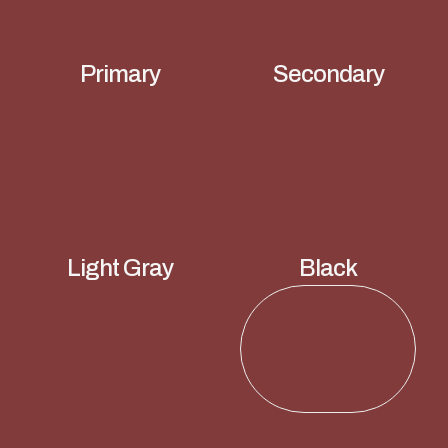
Primary
Secondary
Light Gray
Black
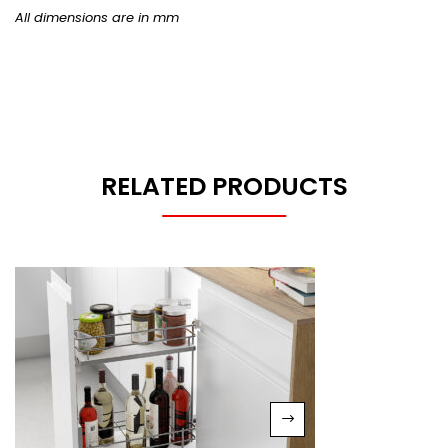
All dimensions are in mm
RELATED PRODUCTS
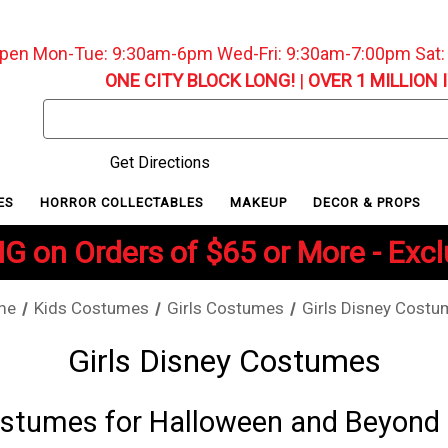
pen Mon-Tue: 9:30am-6pm Wed-Fri: 9:30am-7:00pm Sat
ONE CITY BLOCK LONG!
|
OVER 1 MILLION 
Search
Keyword:
Get Directions
ES
HORROR COLLECTABLES
MAKEUP
DECOR & PROPS
G on Orders of $65 or More - Exc
me
Kids Costumes
Girls Costumes
Girls Disney Cost
Girls Disney Costumes
Costumes for Halloween and Beyond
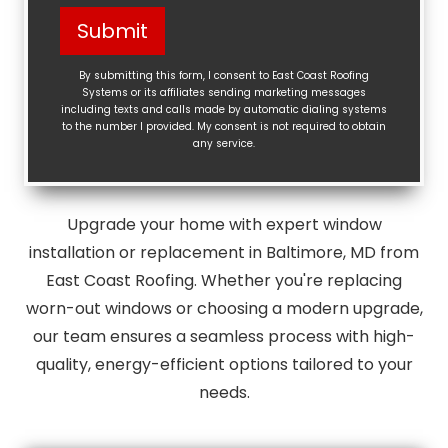
Help?
Submit
(Required)
By submitting this form, I consent to East Coast Roofing
Systems or its affiliates sending marketing messages
including texts and calls made by automatic dialing systems
to the number I provided. My consent is not required to obtain
any service.
Upgrade your home with expert window
installation or replacement in Baltimore, MD from
East Coast Roofing. Whether you're replacing
worn-out windows or choosing a modern upgrade,
our team ensures a seamless process with high-
quality, energy-efficient options tailored to your
needs.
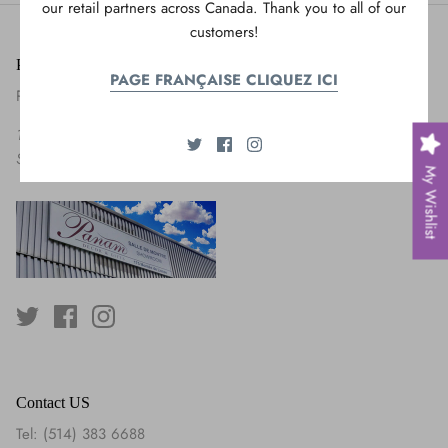
our retail partners across Canada. Thank you to all of our
customers!
Panam Decor & Gifts
PAGE FRANÇAISE CLIQUEZ ICI
Panam United International
175 Montée de Liesse,
Saint-Laurent, QC H4T 1T9
My Wishlist
Contact US
Tel: (514) 383 6688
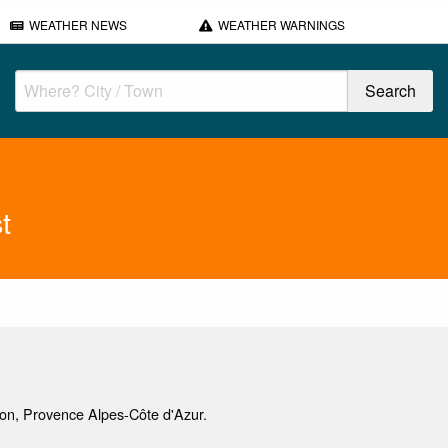
WEATHER NEWS
WEATHER WARNINGS
t
non, Provence Alpes-Côte d'Azur.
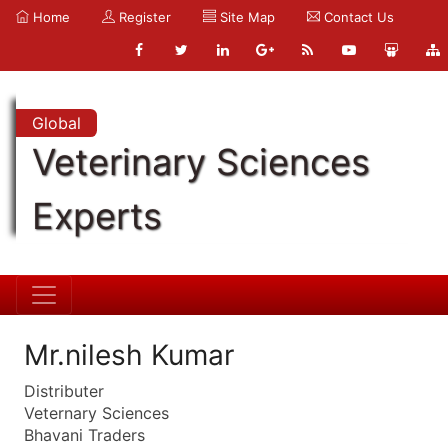
Home
Register
Site Map
Contact Us
Global
Veterinary Sciences
Experts
Mr.nilesh Kumar
Distributer
Veternary Sciences
Bhavani Traders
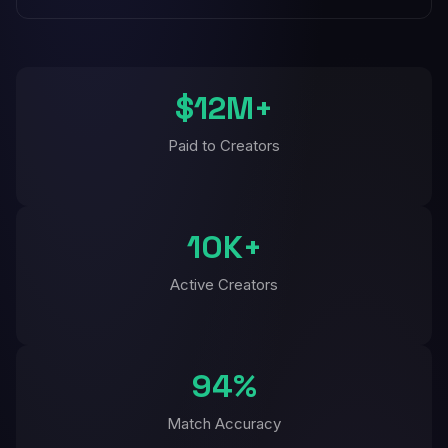
$12M+
Paid to Creators
10K+
Active Creators
94%
Match Accuracy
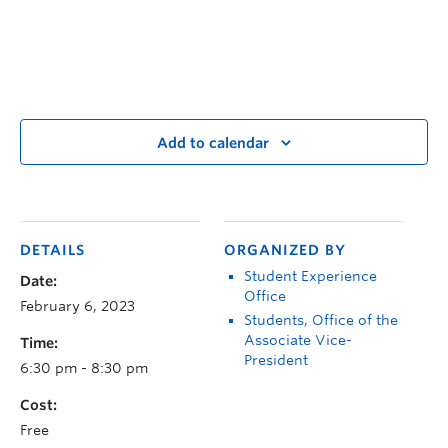
Add to calendar
DETAILS
ORGANIZED BY
Student Experience
Date:
Office
February 6, 2023
Students, Office of the
Associate Vice-
Time:
President
6:30 pm - 8:30 pm
Cost:
Free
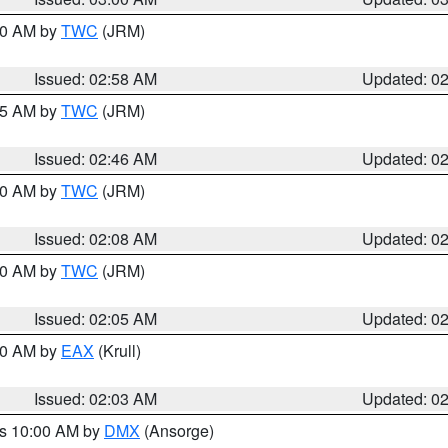
:00 AM by
TWC
(JRM)
Issued: 02:58 AM
Updated: 0
:45 AM by
TWC
(JRM)
Issued: 02:46 AM
Updated: 0
:00 AM by
TWC
(JRM)
Issued: 02:08 AM
Updated: 0
:00 AM by
TWC
(JRM)
Issued: 02:05 AM
Updated: 0
:00 AM by
EAX
(Krull)
Issued: 02:03 AM
Updated: 0
es 10:00 AM by
DMX
(Ansorge)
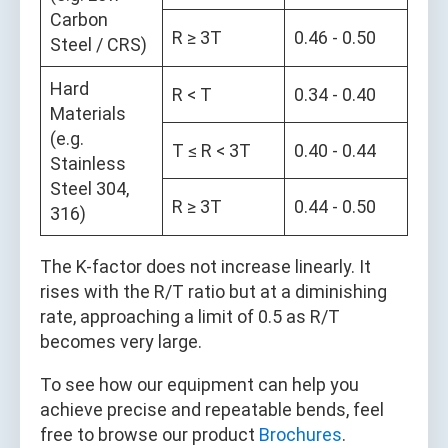
Carbon
R ≥ 3T
0.46 - 0.50
Steel / CRS)
Hard
R < T
0.34 - 0.40
Materials
(e.g.
T ≤ R < 3T
0.40 - 0.44
Stainless
Steel 304,
R ≥ 3T
0.44 - 0.50
316)
The K-factor does not increase linearly. It
rises with the R/T ratio but at a diminishing
rate, approaching a limit of 0.5 as R/T
becomes very large.
To see how our equipment can help you
achieve precise and repeatable bends, feel
free to browse our product
Brochures
.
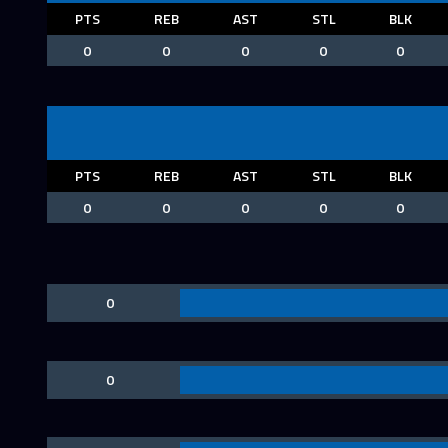
PTS
REB
AST
STL
BLK
0
0
0
0
0
PTS
REB
AST
STL
BLK
0
0
0
0
0
0
0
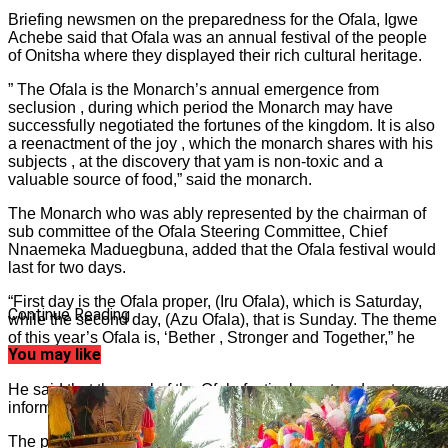
Briefing newsmen on the preparedness for the Ofala, Igwe
Achebe said that Ofala was an annual festival of the people
of Onitsha where they displayed their rich cultural heritage.
” The Ofala is the Monarch’s annual emergence from
seclusion , during which period the Monarch may have
successfully negotiated the fortunes of the kingdom. It is also
a reenactment of the joy , which the monarch shares with his
subjects , at the discovery that yam is non-toxic and a
valuable source of food,” said the monarch.
The Monarch who was ably represented by the chairman of
sub committee of the Ofala Steering Committee, Chief
Nnaemeka Maduegbuna, added that the Ofala festival would
last for two days.
“First day is the Ofala proper, (Iru Ofala), which is Saturday,
Continue Reading
while the second day, (Azu Ofala), that is Sunday. The theme
of this year’s Ofala is, ‘Bether , Stronger and Together,” he
You may like
stated.
He said that the goal of the Ofala festival was to educate,
inform and entertain residents and visitors alike.
The press statement read in part, ”I am delighted to welcome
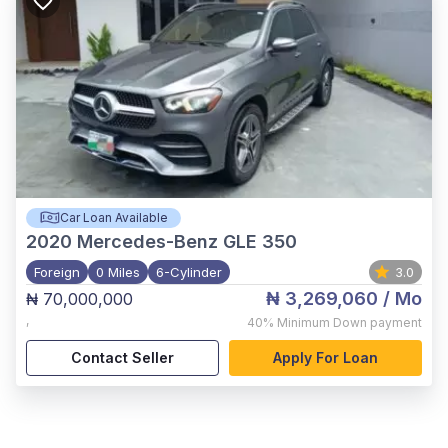
Car Loan Available
2020
Mercedes-Benz GLE 350
Foreign
0 Miles
6-Cylinder
3.0
₦ 3,269,060
/ Mo
₦ 70,000,000
,
40%
Minimum Down payment
Contact Seller
Apply For Loan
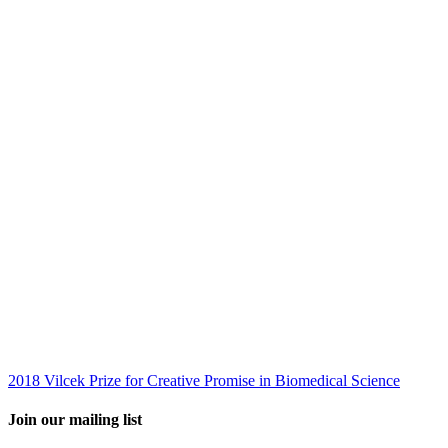
2018 Vilcek Prize for Creative Promise in Biomedical Science
Join our mailing list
+++
What this task involves: Write out the text of all the entries above line for line, leaving out the pictures.

Completed exercise:
Primary
Secondary
Light Gray
Black
All dimensions are in mm
RELATED PRODUCTS
pen Mon-Tue: 9:30am-6pm Wed-Fri: 9:30am-7:00pm Sat
ONE CITY BLOCK LONG!
|
OVER 1 MILLION 
Search
Keyword:
Get Directions
ES
HORROR COLLECTABLES
MAKEUP
DECOR & PROPS
G on Orders of $65 or More - Exc
me
Kids Costumes
Girls Costumes
Girls Disney Cost
Girls Disney Costumes
Costumes for Halloween and Beyond
Help?
Submit
(Required)
By submitting this form, I consent to East Coast Roofing
Systems or its affiliates sending marketing messages
including texts and calls made by automatic dialing systems
to the number I provided. My consent is not required to obtain
any service.
Upgrade your home with expert window
installation or replacement in Baltimore, MD from
East Coast Roofing. Whether you're replacing
worn-out windows or choosing a modern upgrade,
our team ensures a seamless process with high-
quality, energy-efficient options tailored to your
needs.
our retail partners across Canada. Thank you to all of our
customers!
Panam Decor & Gifts
PAGE FRANÇAISE CLIQUEZ ICI
Panam United International
175 Montée de Liesse,
Saint-Laurent, QC H4T 1T9
My Wishlist
Contact US
Tel: (514) 383 6688
WEATHER NEWS
WEATHER WARNINGS
t
non, Provence Alpes-Côte d'Azur.
Home
Register
Site Map
Contact Us
Global
Veterinary Sciences
Experts
Mr.nilesh Kumar
Distributer
Veternary Sciences
Bhavani Traders
$12M+
Paid to Creators
10K+
Active Creators
94%
Match Accuracy
Add to calendar
DETAILS
ORGANIZED BY
Student Experience
Date:
Office
February 6, 2023
Students, Office of the
Associate Vice-
Time:
President
6:30 pm - 8:30 pm
Cost:
Free
:00 AM by
TWC
(JRM)
Issued: 02:58 AM
Updated: 0
:45 AM by
TWC
(JRM)
Issued: 02:46 AM
Updated: 0
:00 AM by
TWC
(JRM)
Issued: 02:08 AM
Updated: 0
:00 AM by
TWC
(JRM)
Issued: 02:05 AM
Updated: 0
:00 AM by
EAX
(Krull)
Issued: 02:03 AM
Updated: 0
es 10:00 AM by
DMX
(Ansorge)
Carbon
R ≥ 3T
0.46 - 0.50
Steel / CRS)
Hard
R < T
0.34 - 0.40
Materials
(e.g.
T ≤ R < 3T
0.40 - 0.44
Stainless
Steel 304,
R ≥ 3T
0.44 - 0.50
316)
The K-factor does not increase linearly. It
rises with the R/T ratio but at a diminishing
rate, approaching a limit of 0.5 as R/T
becomes very large.
To see how our equipment can help you
achieve precise and repeatable bends, feel
free to browse our product
Brochures
.
PTS
REB
AST
STL
BLK
0
0
0
0
0
PTS
REB
AST
STL
BLK
0
0
0
0
0
0
0
Briefing newsmen on the preparedness for the Ofala, Igwe
Achebe said that Ofala was an annual festival of the people
of Onitsha where they displayed their rich cultural heritage.
” The Ofala is the Monarch’s annual emergence from
seclusion , during which period the Monarch may have
successfully negotiated the fortunes of the kingdom. It is also
a reenactment of the joy , which the monarch shares with his
subjects , at the discovery that yam is non-toxic and a
valuable source of food,” said the monarch.
The Monarch who was ably represented by the chairman of
sub committee of the Ofala Steering Committee, Chief
Nnaemeka Maduegbuna, added that the Ofala festival would
last for two days.
“First day is the Ofala proper, (Iru Ofala), which is Saturday,
Continue Reading
while the second day, (Azu Ofala), that is Sunday. The theme
of this year’s Ofala is, ‘Bether , Stronger and Together,” he
You may like
stated.
He said that the goal of the Ofala festival was to educate,
inform and entertain residents and visitors alike.
The press statement read in part, ”I am delighted to welcome
Car Loan Available
2020
Mercedes-Benz GLE 350
Foreign
0 Miles
6-Cylinder
3.0
₦ 3,269,060
/ Mo
₦ 70,000,000
,
40%
Minimum Down payment
Contact Seller
Apply For Loan
2018 Vilcek Prize for Creative Promise in Biomedical Science
Join our mailing list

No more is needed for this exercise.